An entire season of a kids TV programme was lost after a disgruntled former employee of the studio's ISP wiped all the video files.
Zodiac Island was in the can and all stored in 300GB of video files with the creator's ISP CyberLynk.
The series was wiped after CyberLynk fired Michael Jewson, who, in a fit of peak destroyed as many files as he could find.
One of the servers he cleaned was the CyberLynk FTP server which contained the WeR1's files including the entire season of "Zodiac Island" -- 6,480 files. The show's producers had been using the server for nearly a year as a drop box where contributors from the U.S., Manila, Beijing and Hong Kong could collaborate on episodes.
CyberLynk was supposed to have backed up the data, but CEO Adam Hobach told WeR1 that his company's backup procedure "had failed and/or was not properly instituted."
Thus two years of work was completely destroyed. Needless to say WeR1 is suing the ISP and Jewson.
"Zodiac Island" is broadcast on about 100 US TV stations. It tells of the adventures of animated characters and their real-life friends as they learn about "teamwork, sharing and how to be part of a loving community". We guess it is the sort of loving community that does not have one bloke getting miffed and deleting everything.

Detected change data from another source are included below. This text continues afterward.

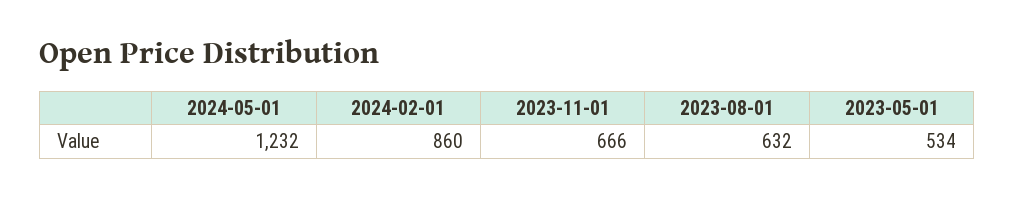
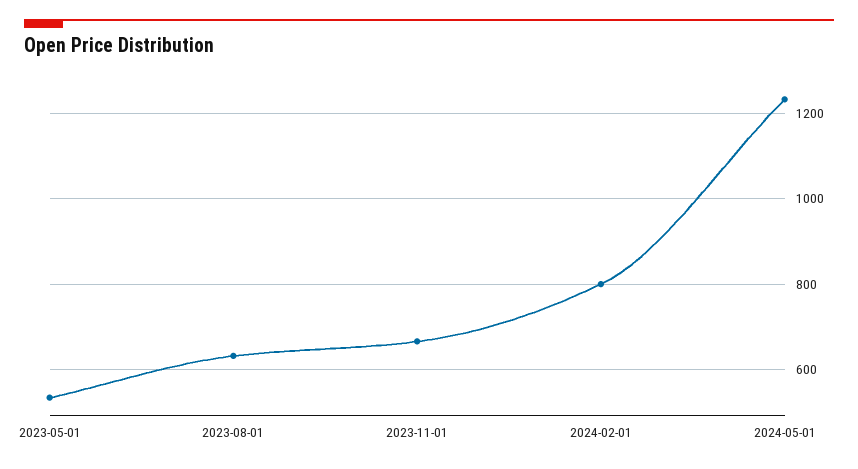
  {
    "2024-05-01": 1232,
-   "2024-02-01": 860,
+   "2024-02-01": 800,
    "2023-11-01": 666,
    "2023-08-01": 632,
    "2023-05-01": 534
  }

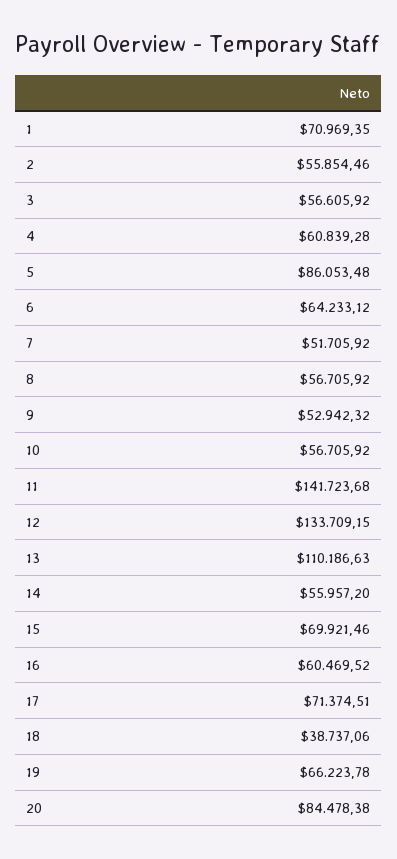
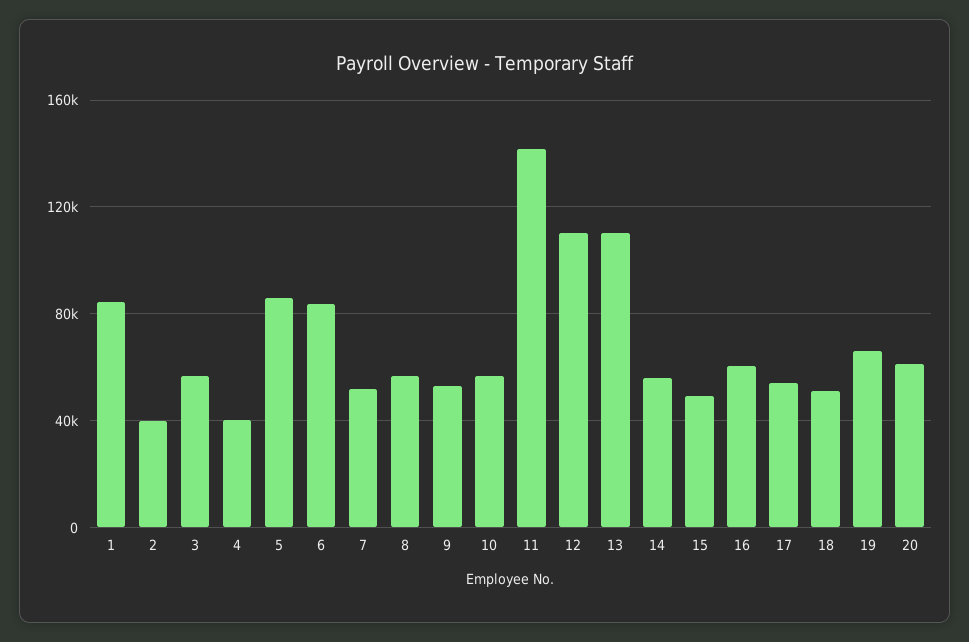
  {
-   "1": 70969.35,
+   "1": 85000,
-   "2": 55854.46,
+   "2": 40000,
    "3": 56605.92,
-   "4": 60839.28,
+   "4": 40000,
    "5": 86053.48,
-   "6": 64233.12,
+   "6": 85000,
    "7": 51705.92,
    "8": 56705.92,
    "9": 52942.32,
    "10": 56705.92,
    "11": 141723.68,
-   "12": 133709.15,
+   "12": 110000,
    "13": 110186.63,
    "14": 55957.2,
-   "15": 69921.46,
+   "15": 50000,
    "16": 60469.52,
-   "17": 71374.51,
+   "17": 55000,
-   "18": 38737.06,
+   "18": 50000,
    "19": 66223.78,
-   "20": 84478.38
+   "20": 60000
  }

Apparently some data was retrieved but 65GB of the data was gone for good.
WeR1 said that the destroyed data includes fragments from each of the 14 episodes, it is now impossible to re-assemble any of the episodes in its entirety,WeR1 said.
Jewson has agreed to pay WeR1 $360,000 in damages, as part of a deal to reduce his sentence. The company doesn't believe he will be able to pay the full amount and wants cash from the ISP.

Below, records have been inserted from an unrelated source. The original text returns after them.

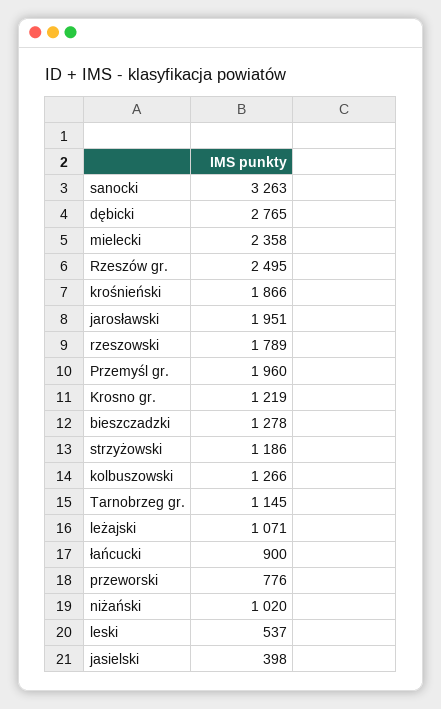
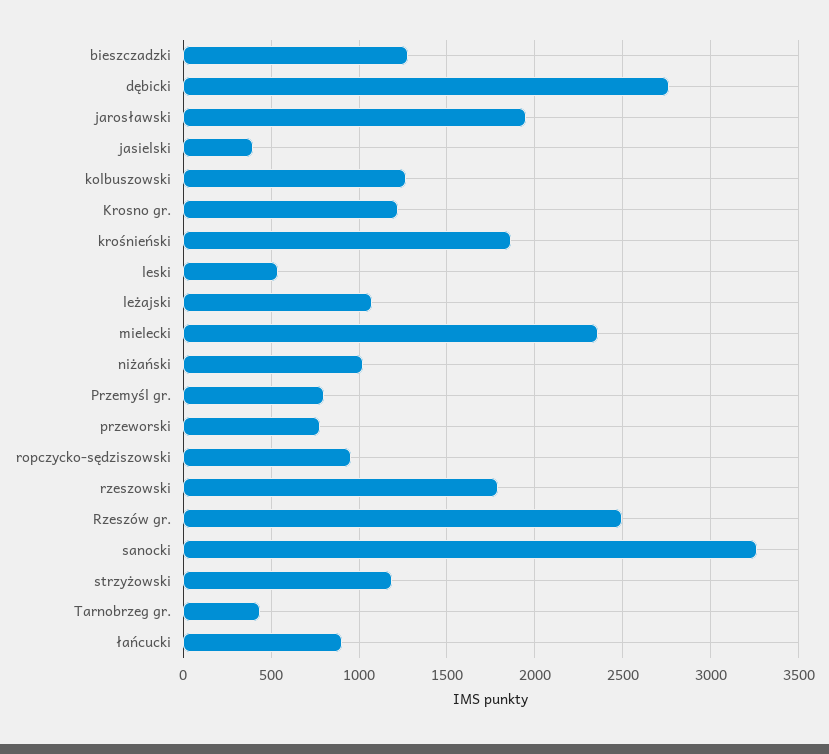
  {
    "sanocki": 3263,
    "dębicki": 2765,
    "mielecki": 2358,
    "Rzeszów gr.": 2495,
    "krośnieński": 1866,
    "jarosławski": 1951,
    "rzeszowski": 1789,
-   "Przemyśl gr.": 1960,
+   "Przemyśl gr.": 800,
    "Krosno gr.": 1219,
    "bieszczadzki": 1278,
    "strzyżowski": 1186,
    "kolbuszowski": 1266,
-   "Tarnobrzeg gr.": 1145,
+   "Tarnobrzeg gr.": 450,
    "leżajski": 1071,
    "łańcucki": 900,
    "przeworski": 776,
    "niżański": 1020,
    "leski": 537,
-   "jasielski": 398
+   "jasielski": 398,
+   "ropczycko-sędziszowski": 950
  }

* EyeSee David Icke wishes to point out that although lizards are involved in the programme they are not from outer space and were mostly harmless. He would never advocate deleting lizards that are native to planet earth.
Could be interesting tho. Depending on how badly they want them, they could always download them via some torrent site? I bet someone out there is seeding them.
Of course, having got their files back, the natural course of action would then be to sue those who had saved their skin..
Fit of pique, perhaps.
Damn you Auto Correct!
If they had backed them up their would be no lawsuit and more or less, no story. Even though the ISP and/or the content providers got most of the files back, content is going to have to be recreated and thats going to cost the show money. Someone has to pay for it and that is rightfully the ISP that has been charging them fees to provide a service or at least charging them fees and not providing them service.
That tech needs jail time and a lot of it.
The sad thing is at 330GB of data that is already online, it would be very easy to do a second site online backup.
Very sorry for their loss.
The whole affair is really CyberLynk's fault on more than one level (how could the ex-employee still log on after a month of being fired??), although the guy is either a turd or he is very silly. If he's a turd, he should pay and if he's silly, he should do community work, as a sentence.